BEGIN
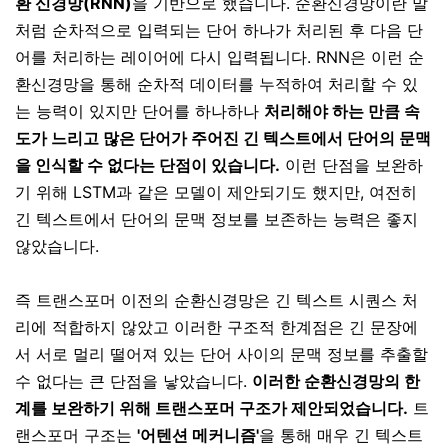
환 신경망(RNN)
을 기반으로 했습니다. 순환신경망이란 말
처럼 순차적으로 입력되는 단어 하나가 처리된 후 다음 단
어를 처리하는 레이어에 다시 입력됩니다. RNN은 이런 순
환신경망을 통해 순차적 데이터를 누적하여 처리할 수 있
는 능력이 있지만 단어를 하나하나
처리해야 하는 만큼 속
도가 느리고 많은 단어가 주어진 긴 텍스트에서 단어의 문맥
을 인식할 수 없다는 단점이 있습니다.
이런 단점을 보완하
기 위해 LSTM과 같은 모델이 제안되기도 했지만, 여전히
긴 텍스트에서 단어의 문맥 정보를 보존하는 능력은 좋지
않았습니다.
즉 트랜스포머 이전의 순환신경망은 긴 텍스트 시퀀스 처
리에 적합하지 않았고 이러한 구조적 한계점은 긴 문장에
서 서로 멀리 떨어져 있는 단어 사이의 문맥 정보를 추출할
수 없다는 큰 단점을 낳았습니다.
이러한 순환신경망의 한
계를 보완하기 위해 트랜스포머 구조가 제안되었습니다.
트
랜스포머 구조는
'어텐션 메커니즘'
을 통해 매우 긴 텍스트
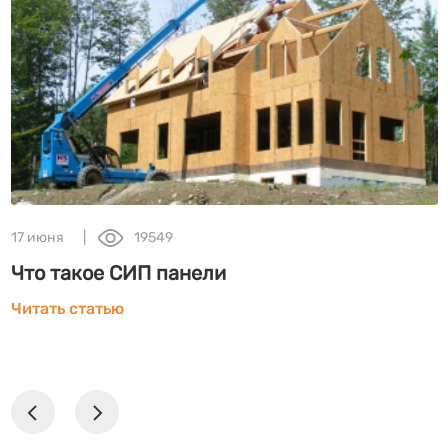
17 июня
19549
Что такое СИП панели
Читать статью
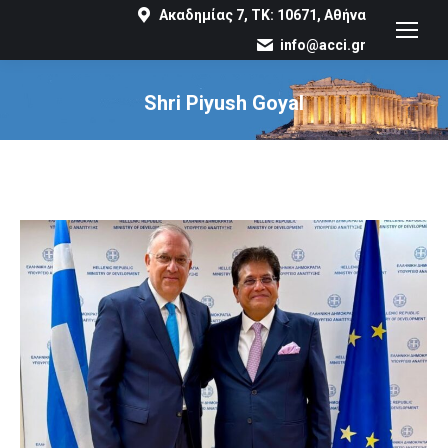
Ακαδημίας 7, ΤΚ: 10671, Αθήνα
info@acci.gr
Shri Piyush Goyal
You are here:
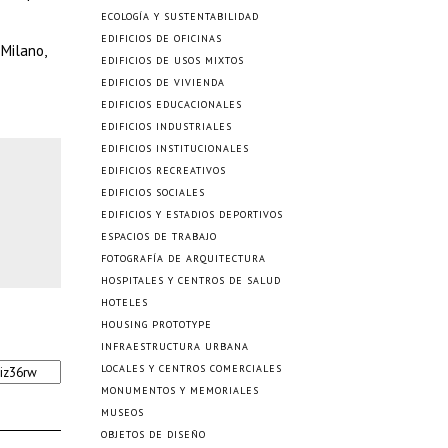
ECOLOGÍA Y SUSTENTABILIDAD
EDIFICIOS DE OFICINAS
.Milano,
EDIFICIOS DE USOS MIXTOS
EDIFICIOS DE VIVIENDA
EDIFICIOS EDUCACIONALES
EDIFICIOS INDUSTRIALES
EDIFICIOS INSTITUCIONALES
EDIFICIOS RECREATIVOS
EDIFICIOS SOCIALES
EDIFICIOS Y ESTADIOS DEPORTIVOS
ESPACIOS DE TRABAJO
FOTOGRAFÍA DE ARQUITECTURA
HOSPITALES Y CENTROS DE SALUD
HOTELES
HOUSING PROTOTYPE
INFRAESTRUCTURA URBANA
LOCALES Y CENTROS COMERCIALES
MONUMENTOS Y MEMORIALES
MUSEOS
OBJETOS DE DISEÑO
END
**Required work**
Reproduce the text of all four items above line by line, without changing a word, and leave the pictures out.

**Response for this exercise**
환 신경망(RNN)
을 기반으로 했습니다. 순환신경망이란 말
처럼 순차적으로 입력되는 단어 하나가 처리된 후 다음 단
어를 처리하는 레이어에 다시 입력됩니다. RNN은 이런 순
환신경망을 통해 순차적 데이터를 누적하여 처리할 수 있
는 능력이 있지만 단어를 하나하나
처리해야 하는 만큼 속
도가 느리고 많은 단어가 주어진 긴 텍스트에서 단어의 문맥
을 인식할 수 없다는 단점이 있습니다.
이런 단점을 보완하
기 위해 LSTM과 같은 모델이 제안되기도 했지만, 여전히
긴 텍스트에서 단어의 문맥 정보를 보존하는 능력은 좋지
않았습니다.
즉 트랜스포머 이전의 순환신경망은 긴 텍스트 시퀀스 처
리에 적합하지 않았고 이러한 구조적 한계점은 긴 문장에
서 서로 멀리 떨어져 있는 단어 사이의 문맥 정보를 추출할
수 없다는 큰 단점을 낳았습니다.
이러한 순환신경망의 한
계를 보완하기 위해 트랜스포머 구조가 제안되었습니다.
트
랜스포머 구조는
'어텐션 메커니즘'
을 통해 매우 긴 텍스트
17 июня
19549
Что такое СИП панели
Читать статью
Ακαδημίας 7, ΤΚ: 10671, Αθήνα
info@acci.gr
Shri Piyush Goyal
You are here:
ECOLOGÍA Y SUSTENTABILIDAD
EDIFICIOS DE OFICINAS
.Milano,
EDIFICIOS DE USOS MIXTOS
EDIFICIOS DE VIVIENDA
EDIFICIOS EDUCACIONALES
EDIFICIOS INDUSTRIALES
EDIFICIOS INSTITUCIONALES
EDIFICIOS RECREATIVOS
EDIFICIOS SOCIALES
EDIFICIOS Y ESTADIOS DEPORTIVOS
ESPACIOS DE TRABAJO
FOTOGRAFÍA DE ARQUITECTURA
HOSPITALES Y CENTROS DE SALUD
HOTELES
HOUSING PROTOTYPE
INFRAESTRUCTURA URBANA
LOCALES Y CENTROS COMERCIALES
MONUMENTOS Y MEMORIALES
MUSEOS
OBJETOS DE DISEÑO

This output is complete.